Black federal representative Benedita da Silva was the main proponent in Congress of the inclusion of quilombo land rights in the new Constitution, which was drawn up after Brazil’s military dictatorship ended in 1986. Article 68 stated that “definitive ownership will be recognized, and the respective title will be issued by the State, to those descendants of the maroon communities occupying their lands.” Quilombo members cannot be legally evicted, except by the federal government. The inclusion of quilombo communities in the Constitution was the first recognisable government action towards the reparation of historical injustice against slave descendants.

Redefinition - 2003

Throughout the second half of the 1990s and the early 2000s, hundreds of black peasant communities in Brazil began the legal process for official recognition. Despite a government attempt in 1999 to restrict the application of Article 68, there was increasing black rural mobilisation and growing criticism of the categorisation of rural black communities solely as the result of colonial social relations. In 2003, the government of President Luiz Inácio “Lula” da Silva issued Presidential Decree 4887 that categorized quilombo descendants as “self-designated ethno-racial groups who have their own historical trajectory, specific territorial relations, and a presumed black ancestry related to the historical oppression they have suffered”. Through the political pressure exerted by black peasants throughout Brazil, the government established explicitly that quilombos should be defined by their being communities formed by black peasants in general, part of the present agrarian structure and contemporary society, not only by their relation to the past as runaway-descendants.

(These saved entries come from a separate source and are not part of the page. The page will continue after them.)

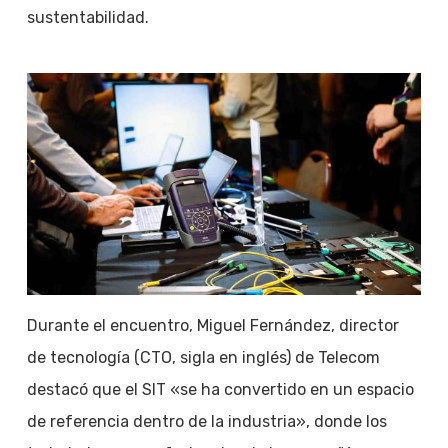
sustentabilidad.
Durante el encuentro, Miguel Fernández, director
de tecnología (CTO, sigla en inglés) de Telecom
destacó que el SIT «se ha convertido en un espacio
de referencia dentro de la industria», donde los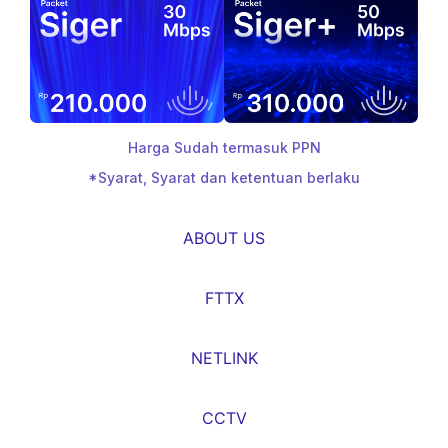
Harga Sudah termasuk PPN
*Syarat, Syarat dan ketentuan berlaku
ABOUT US
FTTX
NETLINK
CCTV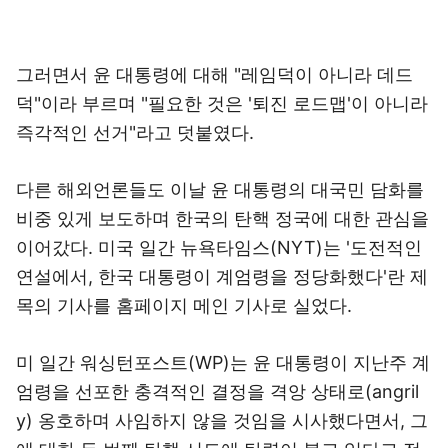
그러면서 윤 대통령에 대해 "레임덕이 아니라 데드
덕"이라 부르며 "필요한 것은 '퇴진 로드맵'이 아니라
즉각적인 선거"라고 덧붙였다.
다른 해외언론들도 이날 윤 대통령의 대국민 담화를
비중 있게 보도하며 한국의 탄핵 정국에 대한 관심을
이어갔다. 미국 일간 뉴욕타임스(NYT)는 '도전적인
연설에서, 한국 대통령이 계엄령을 정당화했다'란 제
목의 기사를 홈페이지 메인 기사로 실었다.
미 일간 워싱턴포스트(WP)는 윤 대통령이 지난주 계
엄령을 선포한 충격적인 결정을 격앙 상태로(angril
y) 옹호하며 사임하지 않을 것임을 시사했다면서, 그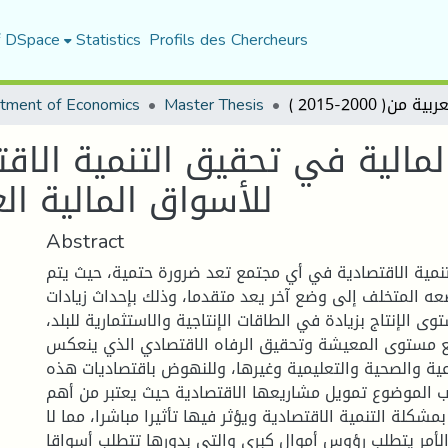
f DSpace
Statistics
Profils des Chercheurs
tment of Economics
Master Thesis
لمالية في تحقيق التنمية الاقت
للأسواق المالية العربية من
Abstract
تنمية الاقتصادية في أي مجتمع تعد ضرورة حتمية، حيث يتم
ه المتخلف إلى وضع آخر يعد متقدما، وذلك بإحداث زيادات
لإنتاج بزيادة في الطاقات الإنتاجية والاستثمارية للبلد،
 مستوى المعيشة وتحقيق الرفاه الاقتصادي الذي ينعكس
عية والصحية والتعليمية وغيرها، وللنهوض باقتصاديات هذه
ب الموضوع تمويل مشاريعها الاقتصادية حيث يعتبر من أهم
مشكلة التنمية الاقتصادية ويؤثر فيها تأثيرا مباشرا، مما لا
لأمر يتطلب رؤوس أموال كبرى والتي بدورها تتطلب أسواقا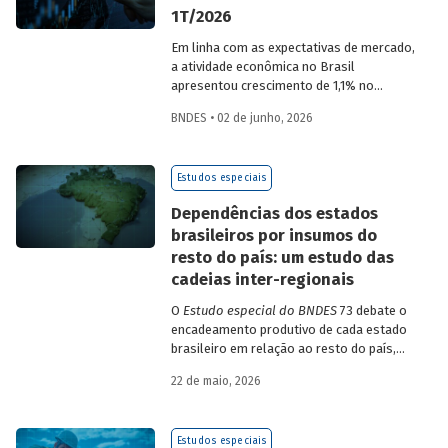
1T/2026
Em linha com as expectativas de mercado,
a atividade econômica no Brasil
apresentou crescimento de 1,1% no
1T/2026 na comparação com o trimestre
BNDES • 02 de junho, 2026
imediatamente anterior, na série ajustada
sazonalmente. Confira uma análise
detalhada e uma previsão para os
Estudos especiais
próximos meses no
Estudo especial do
BNDES 74.
Dependências dos estados
brasileiros por insumos do
resto do país: um estudo das
cadeias inter-regionais
O
Estudo especial do BNDES
73 debate o
encadeamento produtivo de cada estado
brasileiro em relação ao resto do país,
analisando seu nível de dependência e
22 de maio, 2026
quanto o estímulo a um estado ou setor
econômico pode gerar de demanda para
os demais. Para isso usa uma
Estudos especiais
metodologia de construção de matrizes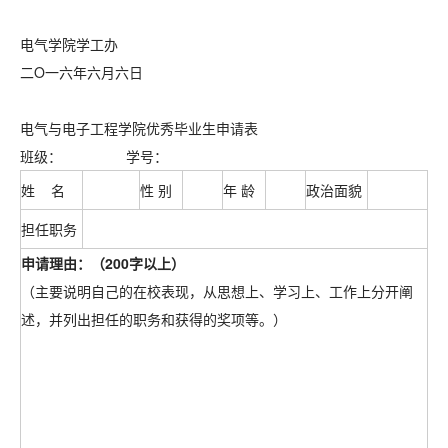
电气学院学工办
二Ο一六年六月六日
电气与电子工程学院优秀毕业生申请表
班级： 学号：
姓 名
性 别
年 龄
政治面貌
担任职务
申请理由：（200字以上）
（主要说明自己的在校表现，从思想上、学习上、工作上分开阐
述，并列出担任的职务和获得的奖项等。）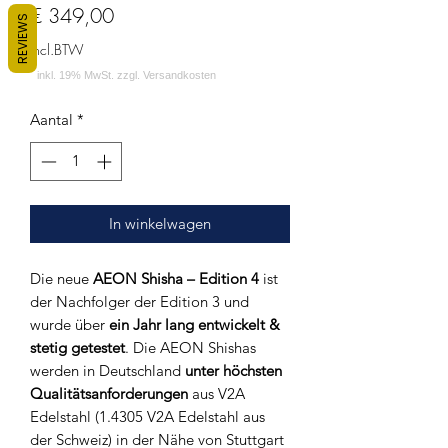
Prijs
€ 349,00
REVIEWS
incl.BTW
Aantal
*
In winkelwagen
Die neue
AEON Shisha – Edition 4
ist
der Nachfolger der Edition 3 und
wurde über
ein Jahr lang entwickelt &
stetig getestet
. Die AEON Shishas
werden in Deutschland
unter höchsten
Qualitätsanforderungen
aus V2A
Edelstahl (1.4305 V2A Edelstahl aus
der Schweiz) in der Nähe von Stuttgart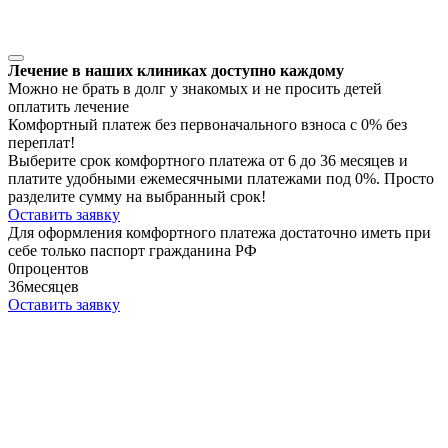
Лечение в наших клиниках доступно каждому
Можно не брать в долг у знакомых и не просить детей
оплатить лечение
Комфортный платеж без первоначального взноса с 0% без
переплат!
Выберите срок комфортного платежа от 6 до 36 месяцев и
платите удобными ежемесячными платежами под 0%. Просто
разделите сумму на выбранный срок!
Оставить заявку
Для оформления комфортного платежа достаточно иметь при
себе только паспорт гражданина РФ
0
процентов
36
месяцев
Оставить заявку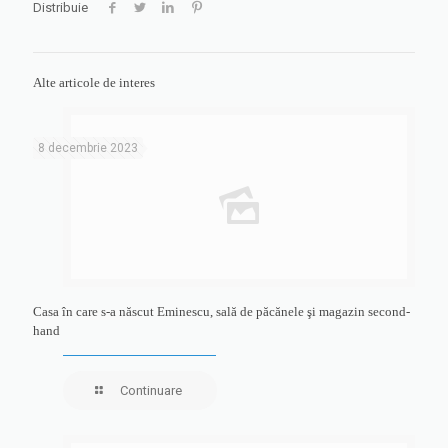
Distribuie
Alte articole de interes
8 decembrie 2023
Casa în care s-a născut Eminescu, sală de păcănele şi magazin second-
hand
Continuare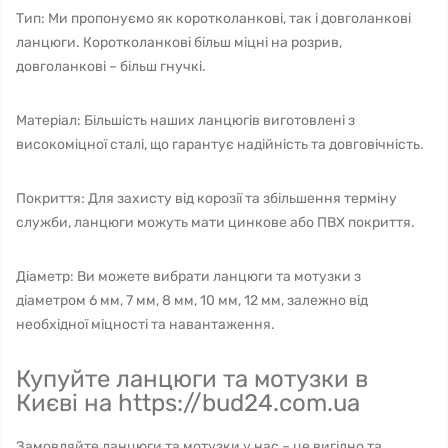
Тип: Ми пропонуємо як коротколанкові, так і довголанкові
ланцюги. Коротколанкові більш міцні на розрив,
довголанкові – більш гнучкі.
Матеріал: Більшість наших ланцюгів виготовлені з
високоміцної сталі, що гарантує надійність та довговічність.
Покриття: Для захисту від корозії та збільшення терміну
служби, ланцюги можуть мати цинкове або ПВХ покриття.
Діаметр: Ви можете вибрати ланцюги та мотузки з
діаметром 6 мм, 7 мм, 8 мм, 10 мм, 12 мм, залежно від
необхідної міцності та навантаження.
Купуйте ланцюги та мотузки в
Києві на https://bud24.com.ua
Замовляйте ланцюги та мотузки у нас – це вигідно та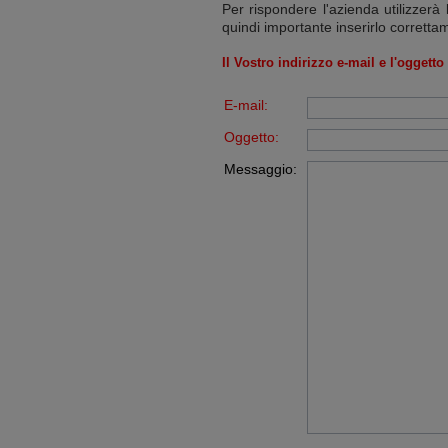
Per rispondere l'azienda utilizzerà 
quindi importante inserirlo corretta
Il Vostro indirizzo e-mail e l'oggett
E-mail:
Oggetto:
Messaggio: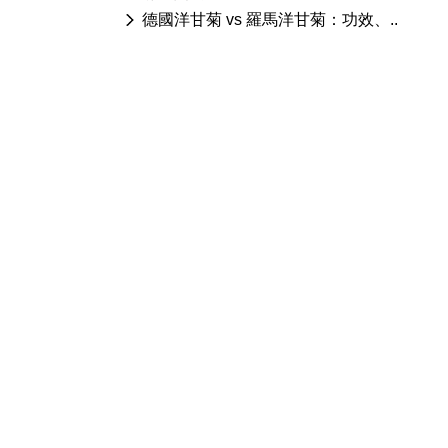
德國洋甘菊 vs 羅馬洋甘菊：功效、..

The number of recognised quilombos increased from 29 in 2003 to over 2600 in 2016, with many more communities applying that have yet to be recognized. They are situated across the whole of the country, in urban and rural locations, in forests and even on islands. There are those that consist of just a few extended families and others that number thousands. The land claimed by these communities totals about 4.4 million acres.